# Isentropic PV and Tropopause Maps     info

| Tropopause theta | Tropopause pressure | Tropopause velocity |
| 290K PV / Pressure | 310K PV / Pressure | 330K PV / Pressure |

# Background Information

The maps found on these pages are derived from the Ertel potential vorticity (PV), and are useful for understanding atmospheric dynamics. Because the PV usually jumps in value by approximately an order of magnitude over a short vertical distance near the tropopause, one may define the tropopause as a PV surface. This 'dynamical' definition of the tropopause is adopted here; specifically, we use the 1.5 PVU surface.

Tropopause maps are derived by a two step process. The first step involves computing the PV from gridded data fields on the sphere from 1000 hPa to 10 hPa. The second step involves searching for the tropopause surface in the 3D PV space. Here we search for the tropopause at each grid point by starting at 10 hPa (PV >> 1.5) and working down until 1.5 PVU is crossed. Any field [e.g., potential temperature ("theta")] may then be interpolated to this surface.

Isentropic maps are determined in a similar manner, by searching for the appropriate potential-temperature surface, and interpolating quantities to that surface.

A brief summary of how to interpret tropopause maps follows.

The topography of the tropopause is summarized by both the pressure and potential temperature distributions. Often, these fields show elongated ribbons of very large gradients ("fronts") that normally define the location of jet streams. Unlike constant-pressure charts, all tropopause-based jets appear here on one map (e.g., polar jet and subtropical jet). Rossby waves appear as undulations of these gradients, and coherent vortices appear as regions of closed potential temperature contours (isolated fluid).

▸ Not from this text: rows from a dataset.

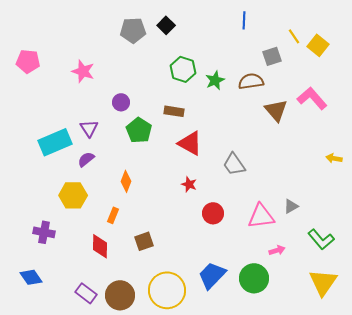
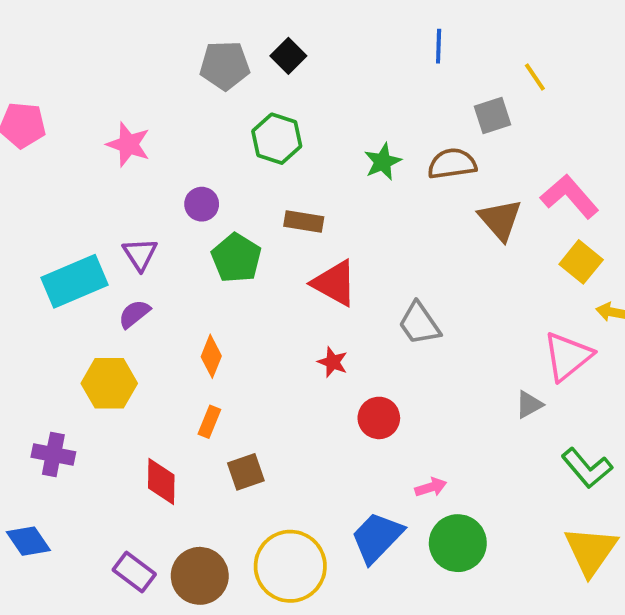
yellow square: (318, 45) -> (581, 262), moved
green hexagon: (183, 69) -> (277, 139), moved
orange rectangle: (113, 215) -> (209, 422), moved
pink triangle: (261, 216) -> (568, 356), moved, turned -32
pink arrow: (277, 250) -> (431, 487), moved

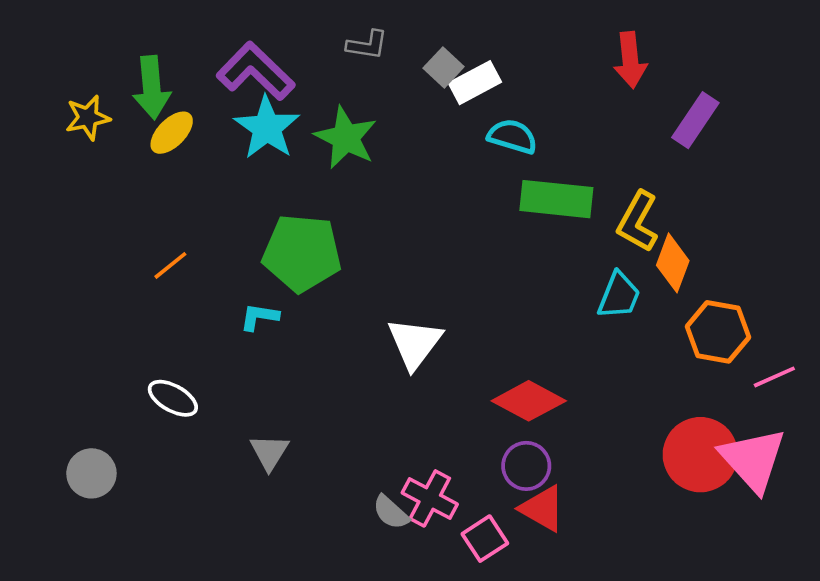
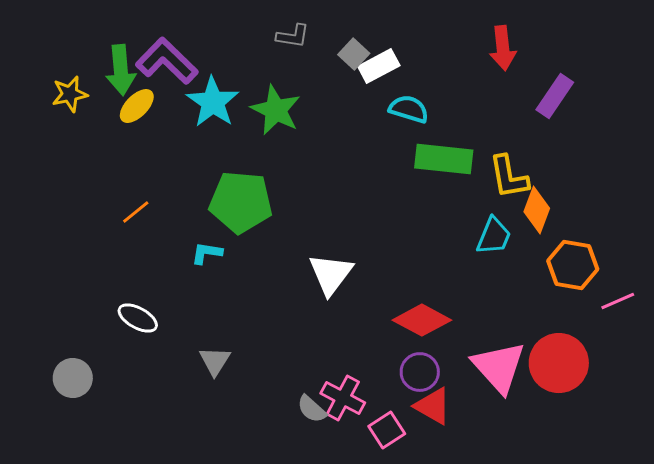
purple L-shape: (256, 71) -> (167, 61), moved
yellow L-shape: (638, 222) -> (509, 177), turned -39
pink triangle: (753, 460) -> (499, 367), moved

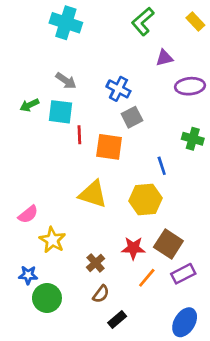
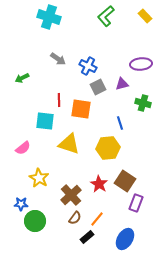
purple triangle: (164, 58) -> (122, 84), moved
gray arrow: (66, 81) -> (58, 59), moved
cyan square: (60, 112) -> (45, 121), moved
pink semicircle: (28, 214) -> (23, 148), moved
red star: (133, 248) -> (99, 184), turned 30
brown cross: (96, 263) -> (71, 195), size x1.5
purple rectangle: (183, 274) -> (136, 203), turned -42
orange line: (147, 278) -> (97, 219), moved
blue ellipse: (185, 322) -> (125, 239), moved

Assuming adiabatic and frictionless conditions, both the PV and potential temperature are conserved following the motion. Therefore, the dynamics of the tropopause may be visualized by the advection of potential temperature on the tropause. Conversely, regions of nonconservation associated with convection may be noticed as regions of high potential temperature that appear suddenly in a region where no such values existed earlier.

An example use of tropopause maps in a research setting, along with references to other papers, can be found in:

Hakim, G. J., L. F. Bosart, and D. Keyser, 1995: The Ohio Valley wave-merger cyclogenesis event of 25-26 January 1978. Part I: Multiscale case study. Mon. Wea. Rev, 123, 2663--2692.

A more general discussion of tropopause maps can be found in:

Morgan, M.C. and J.W. Nielsen-Gammon, 1998: Using tropopause maps to diagnose midlatitude weather systems, Mon. Wea. Rev, 126, 2555--2579.